I bought a house with gas stove connected to a propane tank. The same small propane tank uses for a garden grill. The tank is outside and it is connected to stove in the kitchen by a pipe.

This is a convenient solution for me because I can change tank easily and the cost is smaller than if I would use an electric stove.

I am trying to figure out if this is against codes/insurance rules. Can someone answer me if in case of fire in my house insurance company would not honor and cancel the claim because of this?
 


#2
Hi,

I bought a house with gas stove connected to a propane tank. The same small propane tank uses for a garden grill. The tank is outside and it is connected to stove in the kitchen by a pipe.

This is a convenient solution for me because I can change tank easily and the cost is smaller than if I would use an electric stove.

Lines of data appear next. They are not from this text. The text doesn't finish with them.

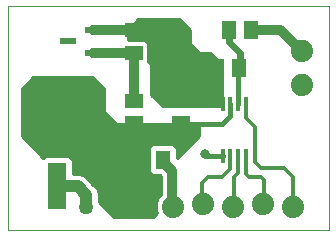
<source format=gtl>
G75*
%MOIN*%
%OFA0B0*%
%FSLAX24Y24*%
%IPPOS*%
%LPD*%
%AMOC8*
5,1,8,0,0,1.08239X$1,22.5*
%
%ADD10C,0.0000*%
%ADD11R,0.0177X0.0472*%
%ADD12C,0.0740*%
%ADD13R,0.0520X0.0220*%
%ADD14R,0.0520X0.0200*%
%ADD15R,0.0591X0.0512*%
%ADD16R,0.0512X0.0591*%
%ADD17R,0.0630X0.1575*%
%ADD18C,0.0500*%
%ADD19C,0.0400*%
%ADD20C,0.0320*%
%ADD21C,0.0100*%
%ADD22C,0.0160*%
%ADD23C,0.0120*%
%ADD24C,0.0320*%
%ADD25C,0.0240*%
D10*
X000100Y000100D02*
X000100Y007588D01*
X010785Y007588D01*
X010785Y000100D01*
X000100Y000100D01*
D11*
X007252Y002590D03*
X007507Y002590D03*
X007763Y002590D03*
X008019Y002590D03*
X008019Y004303D03*
X007763Y004303D03*
X007507Y004303D03*
X007252Y004303D03*
D12*
X009899Y004936D03*
X009899Y006076D03*
X008604Y000987D03*
X009604Y000887D03*
X007604Y000887D03*
X006604Y000987D03*
X005604Y000887D03*
X004604Y000987D03*
D13*
X002947Y006029D03*
X002947Y006769D03*
D14*
X002087Y006399D03*
D15*
X004289Y006025D03*
X004289Y006773D03*
X004289Y004411D03*
X004289Y003663D03*
X005864Y003663D03*
X005864Y004411D03*
D16*
X007065Y005513D03*
X007813Y005513D03*
X007458Y006793D03*
X008206Y006793D03*
X005254Y002462D03*
X004506Y002462D03*
D17*
X001730Y001576D03*
X001730Y004135D03*
D18*
X005667Y005415D03*
X002714Y000887D03*
D19*
X002714Y001281D01*
X002419Y001576D01*
X001730Y001576D01*
D20*
X005254Y002383D02*
X005569Y002069D01*
X005569Y000923D01*
X005604Y000887D01*
X005254Y002383D02*
X005254Y002462D01*
X004289Y004411D02*
X004289Y005218D01*
X004289Y006025D01*
X004285Y006029D01*
X002947Y006029D01*
X002947Y006769D02*
X004285Y006769D01*
X004289Y006773D01*
X008206Y006793D02*
X009182Y006793D01*
X009899Y006076D01*
D21*
X007242Y005612D02*
X007242Y004234D01*
X005273Y004234D01*
X004880Y004628D01*
X004880Y005612D01*
X004754Y005737D01*
X004754Y006352D01*
X004655Y006451D01*
X004092Y006451D01*
X004092Y006793D01*
X004437Y007138D01*
X005814Y007138D01*
X006159Y006793D01*
X006159Y006301D01*
X006454Y006006D01*
X006848Y006006D01*
X007242Y005612D01*
X007226Y005628D02*
X004864Y005628D01*
X004765Y005726D02*
X007127Y005726D01*
X007029Y005825D02*
X004754Y005825D01*
X004754Y005923D02*
X006930Y005923D01*
X006438Y006022D02*
X004754Y006022D01*
X004754Y006120D02*
X006340Y006120D01*
X006241Y006219D02*
X004754Y006219D01*
X004754Y006317D02*
X006159Y006317D01*
X006159Y006416D02*
X004690Y006416D01*
X004092Y006514D02*
X006159Y006514D01*
X006159Y006613D02*
X004092Y006613D01*
X004092Y006711D02*
X006159Y006711D01*
X006142Y006810D02*
X004109Y006810D01*
X004207Y006908D02*
X006044Y006908D01*
X005945Y007007D02*
X004306Y007007D01*
X004404Y007105D02*
X005847Y007105D01*
X004880Y005529D02*
X007242Y005529D01*
X007242Y005431D02*
X004880Y005431D01*
X004880Y005332D02*
X007242Y005332D01*
X007242Y005234D02*
X004880Y005234D01*
X004880Y005135D02*
X007242Y005135D01*
X007242Y005037D02*
X004880Y005037D01*
X004880Y004938D02*
X007242Y004938D01*
X007242Y004840D02*
X004880Y004840D01*
X004880Y004741D02*
X007242Y004741D01*
X007242Y004643D02*
X004880Y004643D01*
X004963Y004544D02*
X007242Y004544D01*
X007242Y004446D02*
X005061Y004446D01*
X005160Y004347D02*
X007242Y004347D01*
X007242Y004249D02*
X005258Y004249D01*
X006454Y003643D02*
X006454Y003250D01*
X005719Y002515D01*
X005719Y002844D01*
X005596Y002967D01*
X004911Y002967D01*
X004788Y002844D01*
X004788Y002080D01*
X004911Y001957D01*
X005157Y001957D01*
X005199Y001915D01*
X005199Y001302D01*
X005112Y001216D01*
X005024Y001003D01*
X005024Y000772D01*
X005063Y000677D01*
X004936Y000550D01*
X003642Y000550D01*
X003147Y001046D01*
X003124Y001100D01*
X003124Y001363D01*
X003062Y001513D01*
X002946Y001629D01*
X002651Y001924D01*
X002500Y001986D01*
X002255Y001986D01*
X002255Y002451D01*
X002132Y002574D01*
X001328Y002574D01*
X001276Y002522D01*
X000550Y003248D01*
X000550Y004826D01*
X000943Y005218D01*
X002911Y005218D01*
X003305Y004824D01*
X003305Y004037D01*
X003698Y003643D01*
X006454Y003643D01*
X006454Y003559D02*
X000550Y003559D01*
X000550Y003461D02*
X006454Y003461D01*
X006454Y003362D02*
X000550Y003362D01*
X000550Y003264D02*
X006454Y003264D01*
X006370Y003165D02*
X000633Y003165D01*
X000732Y003067D02*
X006271Y003067D01*
X006173Y002968D02*
X000830Y002968D01*
X000929Y002870D02*
X004813Y002870D01*
X004788Y002771D02*
X001027Y002771D01*
X001126Y002673D02*
X004788Y002673D01*
X004788Y002574D02*
X001224Y002574D01*
X002230Y002476D02*
X004788Y002476D01*
X004788Y002377D02*
X002255Y002377D01*
X002255Y002279D02*
X004788Y002279D01*
X004788Y002180D02*
X002255Y002180D01*
X002255Y002082D02*
X004788Y002082D01*
X004884Y001983D02*
X002508Y001983D01*
X002690Y001885D02*
X005199Y001885D01*
X005199Y001786D02*
X002789Y001786D01*
X002887Y001688D02*
X005199Y001688D01*
X005199Y001589D02*
X002986Y001589D01*
X003071Y001491D02*
X005199Y001491D01*
X005199Y001392D02*
X003112Y001392D01*
X003124Y001294D02*
X005190Y001294D01*
X005104Y001195D02*
X003124Y001195D01*
X003125Y001097D02*
X005063Y001097D01*
X005024Y000998D02*
X003194Y000998D01*
X003292Y000900D02*
X005024Y000900D01*
X005024Y000801D02*
X003391Y000801D01*
X003489Y000703D02*
X005053Y000703D01*
X004990Y000604D02*
X003588Y000604D01*
X005719Y002574D02*
X005779Y002574D01*
X005719Y002673D02*
X005877Y002673D01*
X005976Y002771D02*
X005719Y002771D01*
X005694Y002870D02*
X006074Y002870D01*
X003684Y003658D02*
X000550Y003658D01*
X000550Y003756D02*
X003586Y003756D01*
X003487Y003855D02*
X000550Y003855D01*
X000550Y003953D02*
X003389Y003953D01*
X003305Y004052D02*
X000550Y004052D01*
X000550Y004150D02*
X003305Y004150D01*
X003305Y004249D02*
X000550Y004249D01*
X000550Y004347D02*
X003305Y004347D01*
X003305Y004446D02*
X000550Y004446D01*
X000550Y004544D02*
X003305Y004544D01*
X003305Y004643D02*
X000550Y004643D01*
X000550Y004741D02*
X003305Y004741D01*
X003289Y004840D02*
X000564Y004840D01*
X000663Y004938D02*
X003191Y004938D01*
X003092Y005037D02*
X000761Y005037D01*
X000860Y005135D02*
X002994Y005135D01*
D22*
X006080Y003643D02*
X007242Y003643D01*
X007507Y003909D01*
X007507Y004303D01*
X007763Y004303D02*
X007763Y005464D01*
X007813Y005513D01*
X006651Y002659D02*
X006720Y002590D01*
X007252Y002590D01*
D23*
X007507Y002590D02*
X007507Y002137D01*
X007242Y001872D01*
X006750Y001872D01*
X006553Y001675D01*
X006553Y001039D01*
X006604Y000987D01*
X007604Y000887D02*
X007635Y000919D01*
X007635Y001872D01*
X007763Y002000D01*
X007763Y002590D01*
X008019Y002590D02*
X008019Y001980D01*
X008128Y001872D01*
X008521Y001872D01*
X008620Y001773D01*
X008620Y001003D01*
X008604Y000987D01*
X009604Y000887D02*
X009604Y001872D01*
X009309Y002167D01*
X008521Y002167D01*
X008324Y002364D01*
X008324Y003545D01*
X008019Y003850D01*
X008019Y004303D01*
X006080Y003643D02*
X005864Y003663D01*
D24*
X006651Y002659D03*
X004289Y005218D03*
D25*
X007458Y006380D02*
X007832Y006006D01*
X007832Y005533D01*
X007813Y005513D01*
X007458Y006380D02*
X007458Y006793D01*
M02*

</source>
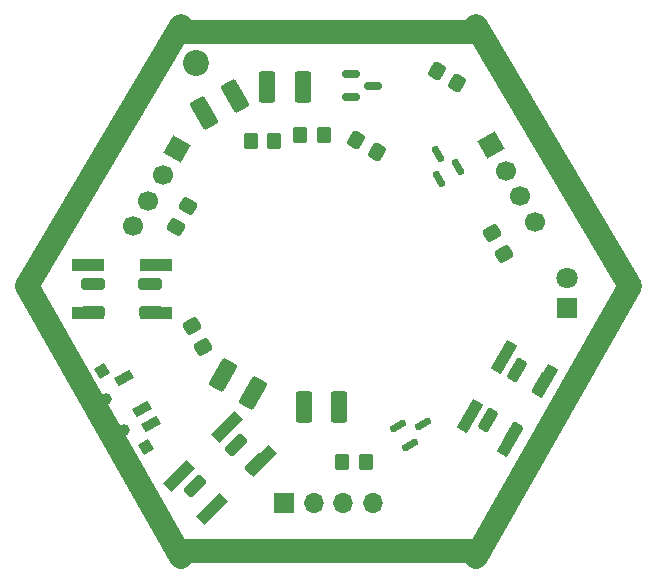
<source format=gbr>
%TF.GenerationSoftware,KiCad,Pcbnew,(6.0.5-0)*%
%TF.CreationDate,2022-06-08T15:31:11+08:00*%
%TF.ProjectId,dtl,64746c2e-6b69-4636-9164-5f7063625858,rev?*%
%TF.SameCoordinates,Original*%
%TF.FileFunction,Soldermask,Top*%
%TF.FilePolarity,Negative*%
%FSLAX46Y46*%
G04 Gerber Fmt 4.6, Leading zero omitted, Abs format (unit mm)*
G04 Created by KiCad (PCBNEW (6.0.5-0)) date 2022-06-08 15:31:11*
%MOMM*%
%LPD*%
G01*
G04 APERTURE LIST*
G04 Aperture macros list*
%AMRoundRect*
0 Rectangle with rounded corners*
0 $1 Rounding radius*
0 $2 $3 $4 $5 $6 $7 $8 $9 X,Y pos of 4 corners*
0 Add a 4 corners polygon primitive as box body*
4,1,4,$2,$3,$4,$5,$6,$7,$8,$9,$2,$3,0*
0 Add four circle primitives for the rounded corners*
1,1,$1+$1,$2,$3*
1,1,$1+$1,$4,$5*
1,1,$1+$1,$6,$7*
1,1,$1+$1,$8,$9*
0 Add four rect primitives between the rounded corners*
20,1,$1+$1,$2,$3,$4,$5,0*
20,1,$1+$1,$4,$5,$6,$7,0*
20,1,$1+$1,$6,$7,$8,$9,0*
20,1,$1+$1,$8,$9,$2,$3,0*%
%AMHorizOval*
0 Thick line with rounded ends*
0 $1 width*
0 $2 $3 position (X,Y) of the first rounded end (center of the circle)*
0 $4 $5 position (X,Y) of the second rounded end (center of the circle)*
0 Add line between two ends*
20,1,$1,$2,$3,$4,$5,0*
0 Add two circle primitives to create the rounded ends*
1,1,$1,$2,$3*
1,1,$1,$4,$5*%
%AMRotRect*
0 Rectangle, with rotation*
0 The origin of the aperture is its center*
0 $1 length*
0 $2 width*
0 $3 Rotation angle, in degrees counterclockwise*
0 Add horizontal line*
21,1,$1,$2,0,0,$3*%
G04 Aperture macros list end*
%ADD10C,2.000000*%
%ADD11RotRect,0.800000X1.500000X300.000000*%
%ADD12RotRect,1.000000X1.000000X300.000000*%
%ADD13RotRect,1.100000X1.000000X300.000000*%
%ADD14C,1.000000*%
%ADD15RoundRect,0.250000X-0.591506X-0.524519X-0.158494X-0.774519X0.591506X0.524519X0.158494X0.774519X0*%
%ADD16RoundRect,0.250000X-0.564711X0.078109X-0.214711X-0.528109X0.564711X-0.078109X0.214711X0.528109X0*%
%ADD17RoundRect,0.150000X-0.433790X-0.423654X0.583790X0.163846X0.433790X0.423654X-0.583790X-0.163846X0*%
%ADD18RoundRect,0.250001X0.136964X-1.162226X0.938035X-0.699727X-0.136964X1.162226X-0.938035X0.699727X0*%
%ADD19RoundRect,0.250000X-0.350000X-0.450000X0.350000X-0.450000X0.350000X0.450000X-0.350000X0.450000X0*%
%ADD20RoundRect,0.250000X0.528109X0.214711X-0.078109X0.564711X-0.528109X-0.214711X0.078109X-0.564711X0*%
%ADD21RotRect,1.700000X1.700000X330.000000*%
%ADD22HorizOval,1.700000X0.000000X0.000000X0.000000X0.000000X0*%
%ADD23RotRect,2.800000X1.000000X240.000000*%
%ADD24RoundRect,0.150000X-0.587500X-0.150000X0.587500X-0.150000X0.587500X0.150000X-0.587500X0.150000X0*%
%ADD25R,2.800000X1.000000*%
%ADD26R,1.700000X1.700000*%
%ADD27O,1.700000X1.700000*%
%ADD28C,2.200000*%
%ADD29RoundRect,0.250001X0.462499X1.074999X-0.462499X1.074999X-0.462499X-1.074999X0.462499X-1.074999X0*%
%ADD30RoundRect,0.250000X-0.750000X0.250000X-0.750000X-0.250000X0.750000X-0.250000X0.750000X0.250000X0*%
%ADD31RoundRect,0.250000X-0.528109X-0.214711X0.078109X-0.564711X0.528109X0.214711X-0.078109X0.564711X0*%
%ADD32RotRect,2.800000X1.000000X225.000000*%
%ADD33RoundRect,0.250000X-0.707107X-0.353553X-0.353553X-0.707107X0.707107X0.353553X0.353553X0.707107X0*%
%ADD34R,1.800000X1.800000*%
%ADD35C,1.800000*%
%ADD36RoundRect,0.250001X0.938035X0.699727X0.136964X1.162226X-0.938035X-0.699727X-0.136964X-1.162226X0*%
%ADD37RotRect,1.700000X1.700000X30.000000*%
%ADD38HorizOval,1.700000X0.000000X0.000000X0.000000X0.000000X0*%
%ADD39RoundRect,0.250000X-0.214711X0.528109X-0.564711X-0.078109X0.214711X-0.528109X0.564711X0.078109X0*%
%ADD40RoundRect,0.250000X0.350000X0.450000X-0.350000X0.450000X-0.350000X-0.450000X0.350000X-0.450000X0*%
%ADD41RoundRect,0.150000X0.423654X-0.433790X-0.163846X0.583790X-0.423654X0.433790X0.163846X-0.583790X0*%
G04 APERTURE END LIST*
D10*
X203610000Y-82744927D02*
X190610000Y-59744927D01*
X203610000Y-38244927D02*
X228610000Y-38244927D01*
X241610000Y-59744927D02*
X228610000Y-82744927D01*
X228610000Y-37744927D02*
X241610000Y-59744927D01*
X190610000Y-59744927D02*
X203610000Y-37744927D01*
X228610000Y-82244927D02*
X203610000Y-82244927D01*
D11*
%TO.C,SW2*%
X198808193Y-67602112D03*
X200308193Y-70200188D03*
X201058193Y-71499226D03*
D12*
X196957360Y-66996375D03*
X200657360Y-73404963D03*
D13*
X195398514Y-67896375D03*
D12*
X199098514Y-74304963D03*
D14*
X197277937Y-69351631D03*
X198777937Y-71949707D03*
%TD*%
D15*
%TO.C,SW6*%
X234176731Y-68034937D03*
X231701731Y-72321763D03*
X232073270Y-66878238D03*
X229623270Y-71121763D03*
%TD*%
D16*
%TO.C,R19*%
X229962106Y-55297619D03*
X230962106Y-57029669D03*
%TD*%
D17*
%TO.C,Q4*%
X222013101Y-71596026D03*
X222963101Y-73241474D03*
X224111899Y-71481250D03*
%TD*%
D18*
%TO.C,D1*%
X205571787Y-45143750D03*
X208148213Y-43656250D03*
%TD*%
D19*
%TO.C,R16*%
X213700000Y-47000000D03*
X215700000Y-47000000D03*
%TD*%
D20*
%TO.C,R7*%
X220166025Y-48400000D03*
X218433975Y-47400000D03*
%TD*%
D21*
%TO.C,J1*%
X203300000Y-48209104D03*
D22*
X202050000Y-50374168D03*
X200800000Y-52539231D03*
X199550000Y-54704295D03*
%TD*%
D16*
%TO.C,R12*%
X204500000Y-63183975D03*
X205500000Y-64916025D03*
%TD*%
D23*
%TO.C,SW19*%
X234400000Y-67777052D03*
X231500000Y-72800000D03*
X230935898Y-65777052D03*
X228035898Y-70800000D03*
%TD*%
D24*
%TO.C,Q1*%
X217962500Y-41850000D03*
X217962500Y-43750000D03*
X219837500Y-42800000D03*
%TD*%
D25*
%TO.C,SW14*%
X201500000Y-62025000D03*
X195700000Y-62025000D03*
X201500000Y-58025000D03*
X195700000Y-58025000D03*
%TD*%
D26*
%TO.C,J3*%
X212361606Y-78110669D03*
D27*
X214861606Y-78110669D03*
X217361606Y-78110669D03*
X219861606Y-78110669D03*
%TD*%
D28*
%TO.C,H3*%
X204860000Y-40900000D03*
%TD*%
D29*
%TO.C,D9*%
X216987500Y-70050000D03*
X214012500Y-70050000D03*
%TD*%
D30*
%TO.C,SW9*%
X201075000Y-62000000D03*
X196125000Y-62000000D03*
X201025000Y-59600000D03*
X196125000Y-59600000D03*
%TD*%
D31*
%TO.C,R18*%
X225267950Y-41600000D03*
X227000000Y-42600000D03*
%TD*%
D32*
%TO.C,SW15*%
X210364823Y-74563604D03*
X206263604Y-78664823D03*
X207536396Y-71735177D03*
X203435177Y-75836396D03*
%TD*%
D33*
%TO.C,SW10*%
X209998618Y-74880762D03*
X206498439Y-78380940D03*
X208266206Y-73219061D03*
X204801383Y-76683884D03*
%TD*%
D34*
%TO.C,D12*%
X236296106Y-61606669D03*
D35*
X236296106Y-59066669D03*
%TD*%
D36*
%TO.C,D8*%
X209738213Y-68793750D03*
X207161787Y-67306250D03*
%TD*%
D37*
%TO.C,J9*%
X229834106Y-47865669D03*
D38*
X231084106Y-50030733D03*
X232334106Y-52195796D03*
X233584106Y-54360860D03*
%TD*%
D29*
%TO.C,D2*%
X213900000Y-42900000D03*
X210925000Y-42900000D03*
%TD*%
D39*
%TO.C,R2*%
X204200000Y-53033975D03*
X203200000Y-54766025D03*
%TD*%
D19*
%TO.C,R1*%
X217271606Y-74660669D03*
X219271606Y-74660669D03*
%TD*%
D40*
%TO.C,R4*%
X211500000Y-47500000D03*
X209500000Y-47500000D03*
%TD*%
D41*
%TO.C,Q7*%
X225446026Y-50686899D03*
X227091474Y-49736899D03*
X225331250Y-48588101D03*
%TD*%
M02*

</source>
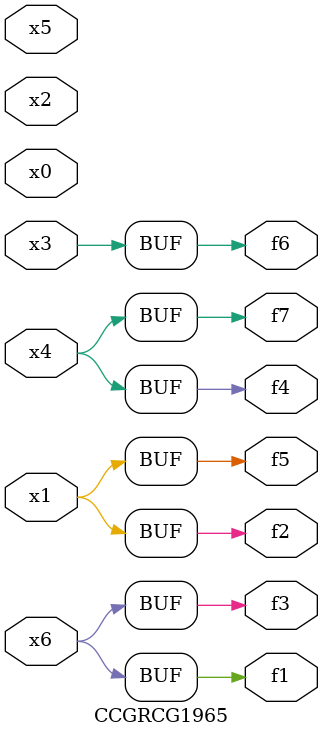
<source format=v>
module CCGRCG1965(
	input x0, x1, x2, x3, x4, x5, x6,
	output f1, f2, f3, f4, f5, f6, f7
);
	assign f1 = x6;
	assign f2 = x1;
	assign f3 = x6;
	assign f4 = x4;
	assign f5 = x1;
	assign f6 = x3;
	assign f7 = x4;
endmodule

</source>
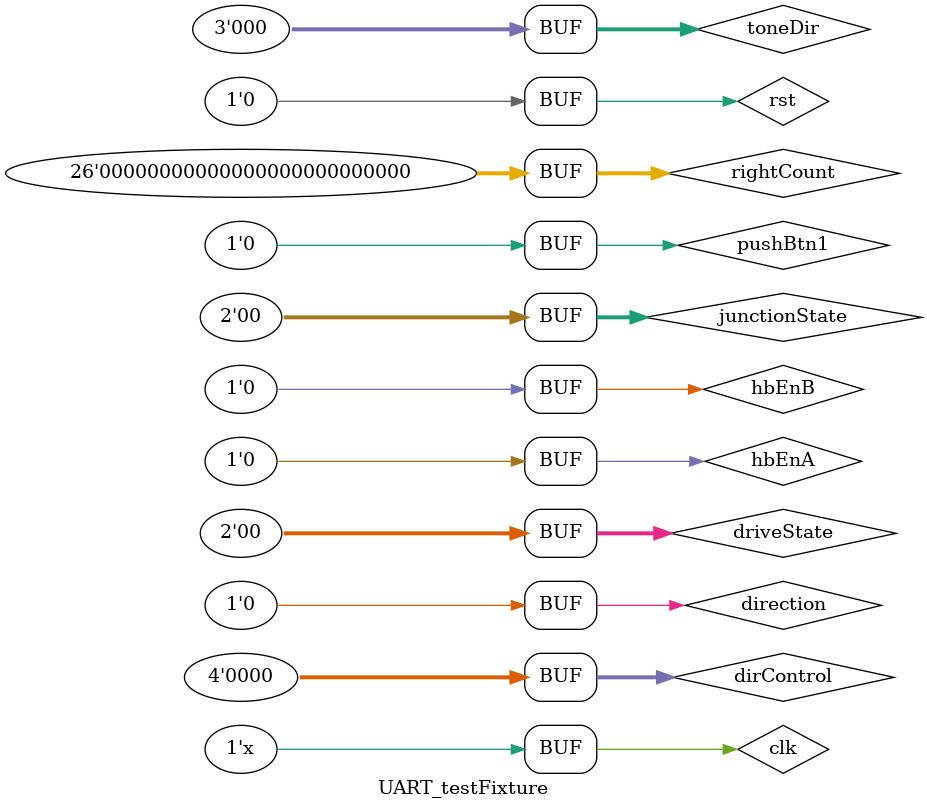
<source format=v>
`timescale 1ns / 1ps


module UART_testFixture;

	// Inputs
	reg rst;
	reg clk;
	reg pushBtn1;
	reg [3:0] dirControl;
	reg direction;
	reg [1:0] driveState;
	reg hbEnA;
	reg hbEnB;
	reg [1:0] junctionState;
	reg [2:0] toneDir;
	reg [25:0] rightCount;

	// Outputs
	wire txData;

	// Instantiate the Unit Under Test (UUT)
	UART uut (
		.rst(rst), 
		.clk(clk), 
		.pushBtn1(pushBtn1), 
		.dirControl(dirControl), 
		.direction(direction), 
		.driveState(driveState), 
		.txData(txData), 
		.hbEnA(hbEnA), 
		.hbEnB(hbEnB), 
		.junctionState(junctionState), 
		.toneDir(toneDir), 
		.rightCount(rightCount)
	);

	initial begin
		// Initialize Inputs
		rst = 0;
		clk = 0;
		pushBtn1 = 0;
		dirControl = 0;
		direction = 0;
		driveState = 0;
		hbEnA = 0;
		hbEnB = 0;
		junctionState = 0;
		toneDir = 0;
		rightCount = 0;

		// Wait 100 ns for global reset to finish
		#100;
        
		// Add stimulus here

	end
	
	always begin
		#20 clk = ~clk;
	end
      
endmodule


</source>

I am trying to figure out if this is against codes/insurance rules. Can someone answer me if in case of fire in my house insurance company would not honor and cancel the claim because of this?
What is the name of your state?

You will need to check your city codes and your insurance policy.
 
#4
Some of those installations are " pre code" ...be careful about opening up a can of worms . ( My stove is pre code in that it requires an oven match light ) . They are generally safe and not an insurance issue. Connections can readily be checked with a cup of soapy water . As a matter of cost effective use...the cost per gallon in the small 20 lb tanks which are often filled with but 15 lb of propane is often much higher than delivered service to larger tanks. I continue to use the small tanks ..as my usage is so small and I like my old stove....refill is less expensive than exchange .....but there Is language in insurance policy about unapproved changes so I don't mess with the pipes etc just in case.....don't know what is in your policy.

ITs rare that a newer home would be set up for 20lb tanks ...but not uncommon that larger tanks owned by supplier were removed for one reason or another.
 
#5
Tank exchange for the small tanks is a real racket. My local filler charges less than most of the exchange places even if the tank is BONE dry, but far less when you realize the tanks probably still have 1/4 or more of capacity.
 
#6
Tank exchange for the small tanks is a real racket. My local filler charges less than most of the exchange places even if the tank is BONE dry, but far less when you realize the tanks probably still have 1/4 or more of capacity.
My tanks usually end up, well, let's just say "visually unappealing". I prefer being able to just swap for a new one. The cost out here is about $5 more to exchange vs. the minimum charge for filling one tank.
 
#7
I've been known to swap some ugly tanks as well. However, mine usually don't need that level of refreshing. I take it over to my local independent store and have them topped up. That way I always have several FULL tanks ready.